Il a bien failli ne jamais revenir. "On se heurtait sans cesse au même mur. Un mur de ce béton tenace dont personne ne semblait vouloir se défaire." Les arguments fondés sur ses propres expériences s'étant révélés insuffisants, Sven a entamé un doctorat. Lorsque les projets pour Planckendael se sont concrétisés, il a finalement décidé de donner une autre chance à la Belgique.
Colosse écologique
Qu'est-ce qui en fait précisément un matériau intéressant pour la construction ? "Avant tout, il y a les avantages écologiques. Pendant sa croissance, le bambou capte énormément de CO2 dans l’air, trois à sept fois plus que les arbres. Lorsque la plante meurt après environ 15 ans, elle libère à nouveau ce CO2. Mais on peut l’éviter en coupant les tiges au bon moment et en les utilisant pour fabriquer des bâtiments, des meubles ou d'autres objets durables. Le carbone y reste stocké tant que les matériaux sont utilisés. Le bambou est plus écologique, plus léger et moins cher que l'acier, et presque aussi solide."
"Il pousse aussi extrêmement vite : on peut le récolter tous les quatre ans. La biomasse reste également intacte car seules les tiges matures sont coupées et les nouvelles poussent à partir des racines. Le bambou pousse même sur des terres dégradées et contribue à restaurer le sol."

#### Données fournies:
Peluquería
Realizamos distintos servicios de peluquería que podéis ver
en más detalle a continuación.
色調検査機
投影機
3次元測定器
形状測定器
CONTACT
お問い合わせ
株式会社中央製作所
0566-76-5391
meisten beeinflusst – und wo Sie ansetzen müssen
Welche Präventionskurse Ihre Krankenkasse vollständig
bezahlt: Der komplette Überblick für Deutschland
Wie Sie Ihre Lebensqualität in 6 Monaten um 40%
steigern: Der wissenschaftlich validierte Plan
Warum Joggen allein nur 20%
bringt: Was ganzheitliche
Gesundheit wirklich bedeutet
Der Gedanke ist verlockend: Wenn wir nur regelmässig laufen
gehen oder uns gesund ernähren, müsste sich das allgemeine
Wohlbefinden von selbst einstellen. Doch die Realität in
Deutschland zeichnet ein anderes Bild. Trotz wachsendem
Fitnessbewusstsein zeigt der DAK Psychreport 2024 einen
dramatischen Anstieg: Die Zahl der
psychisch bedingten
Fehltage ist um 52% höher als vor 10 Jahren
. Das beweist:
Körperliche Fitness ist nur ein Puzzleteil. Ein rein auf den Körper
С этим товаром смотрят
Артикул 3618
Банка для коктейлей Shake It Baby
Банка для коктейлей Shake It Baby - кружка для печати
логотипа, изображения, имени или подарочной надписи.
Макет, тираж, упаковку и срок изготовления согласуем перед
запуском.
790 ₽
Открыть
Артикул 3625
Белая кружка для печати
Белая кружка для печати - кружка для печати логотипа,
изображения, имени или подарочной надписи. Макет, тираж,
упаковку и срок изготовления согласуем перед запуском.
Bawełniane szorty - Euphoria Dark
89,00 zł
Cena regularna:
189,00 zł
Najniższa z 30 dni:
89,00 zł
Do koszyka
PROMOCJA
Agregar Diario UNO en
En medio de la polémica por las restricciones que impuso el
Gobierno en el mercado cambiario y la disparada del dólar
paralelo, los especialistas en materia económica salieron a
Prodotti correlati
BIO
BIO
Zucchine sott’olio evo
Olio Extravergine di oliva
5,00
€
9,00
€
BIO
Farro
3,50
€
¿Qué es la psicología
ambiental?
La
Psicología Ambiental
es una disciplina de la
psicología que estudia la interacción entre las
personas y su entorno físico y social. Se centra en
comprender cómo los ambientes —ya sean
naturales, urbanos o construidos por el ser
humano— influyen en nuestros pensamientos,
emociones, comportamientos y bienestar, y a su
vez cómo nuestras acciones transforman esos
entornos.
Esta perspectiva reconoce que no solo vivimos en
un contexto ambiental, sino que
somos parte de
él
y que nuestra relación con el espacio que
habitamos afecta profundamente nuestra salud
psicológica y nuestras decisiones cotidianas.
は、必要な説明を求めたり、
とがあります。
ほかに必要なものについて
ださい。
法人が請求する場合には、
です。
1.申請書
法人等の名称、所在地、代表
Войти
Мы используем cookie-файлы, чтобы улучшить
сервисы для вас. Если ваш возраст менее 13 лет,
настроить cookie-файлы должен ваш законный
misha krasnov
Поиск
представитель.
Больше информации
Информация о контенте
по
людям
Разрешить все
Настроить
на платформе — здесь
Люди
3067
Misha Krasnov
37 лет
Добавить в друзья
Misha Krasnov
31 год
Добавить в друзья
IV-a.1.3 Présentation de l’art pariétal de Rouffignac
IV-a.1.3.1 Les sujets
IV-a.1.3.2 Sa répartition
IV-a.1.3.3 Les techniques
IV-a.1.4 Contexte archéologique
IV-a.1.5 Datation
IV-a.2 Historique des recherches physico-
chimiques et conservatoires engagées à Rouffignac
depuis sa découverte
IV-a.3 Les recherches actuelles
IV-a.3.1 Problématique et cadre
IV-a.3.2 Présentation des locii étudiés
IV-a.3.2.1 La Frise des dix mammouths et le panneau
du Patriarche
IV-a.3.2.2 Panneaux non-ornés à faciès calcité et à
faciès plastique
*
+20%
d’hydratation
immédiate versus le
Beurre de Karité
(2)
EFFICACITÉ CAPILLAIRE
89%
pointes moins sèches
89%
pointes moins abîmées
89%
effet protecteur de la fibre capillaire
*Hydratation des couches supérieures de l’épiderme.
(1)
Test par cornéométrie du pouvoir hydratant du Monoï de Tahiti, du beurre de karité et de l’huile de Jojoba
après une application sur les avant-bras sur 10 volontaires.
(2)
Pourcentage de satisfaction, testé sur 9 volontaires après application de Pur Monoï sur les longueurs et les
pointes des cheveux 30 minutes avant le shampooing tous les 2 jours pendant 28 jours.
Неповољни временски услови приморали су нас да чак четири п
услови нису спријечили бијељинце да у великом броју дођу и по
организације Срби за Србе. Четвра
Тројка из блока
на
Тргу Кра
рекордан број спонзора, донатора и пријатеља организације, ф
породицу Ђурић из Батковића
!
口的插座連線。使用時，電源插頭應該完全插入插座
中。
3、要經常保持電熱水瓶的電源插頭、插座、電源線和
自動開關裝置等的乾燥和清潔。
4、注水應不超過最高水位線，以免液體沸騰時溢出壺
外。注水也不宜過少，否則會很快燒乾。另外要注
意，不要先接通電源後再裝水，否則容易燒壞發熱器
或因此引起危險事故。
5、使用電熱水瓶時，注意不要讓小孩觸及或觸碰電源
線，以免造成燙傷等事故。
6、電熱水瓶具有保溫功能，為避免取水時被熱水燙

#### Série d'exercices:
1) Répondez à ces questions sur le texte sur le bambou :
(a) Qu'a entamé Sven ?
(b) Combien de CO2 le bambou capte-t-il pendant sa croissance par rapport aux arbres ?
(c) Tous les combien d'années peut-on récolter le bambou ?
2) Mettez dans une liste JSON de chaînes, à raison d'une chaîne par ligne et sans les lignes vides, les lignes du listing depuis son début jusqu'à la ligne contenant « Warum Joggen allein nur 20% », celle-ci comprise.
Le texte sur le bambou et le listing n'ont aucun lien entre eux.

#### Réponses aux exercices:
1)
(a) Un doctorat.
(b) Trois à sept fois plus que les arbres.
(c) Tous les quatre ans.

2)
[
  "Peluquería",
  "Realizamos distintos servicios de peluquería que podéis ver",
  "en más detalle a continuación.",
  "色調検査機",
  "投影機",
  "3次元測定器",
  "形状測定器",
  "CONTACT",
  "お問い合わせ",
  "株式会社中央製作所",
  "0566-76-5391",
  "meisten beeinflusst – und wo Sie ansetzen müssen",
  "Welche Präventionskurse Ihre Krankenkasse vollständig",
  "bezahlt: Der komplette Überblick für Deutschland",
  "Wie Sie Ihre Lebensqualität in 6 Monaten um 40%",
  "steigern: Der wissenschaftlich validierte Plan",
  "Warum Joggen allein nur 20%"
]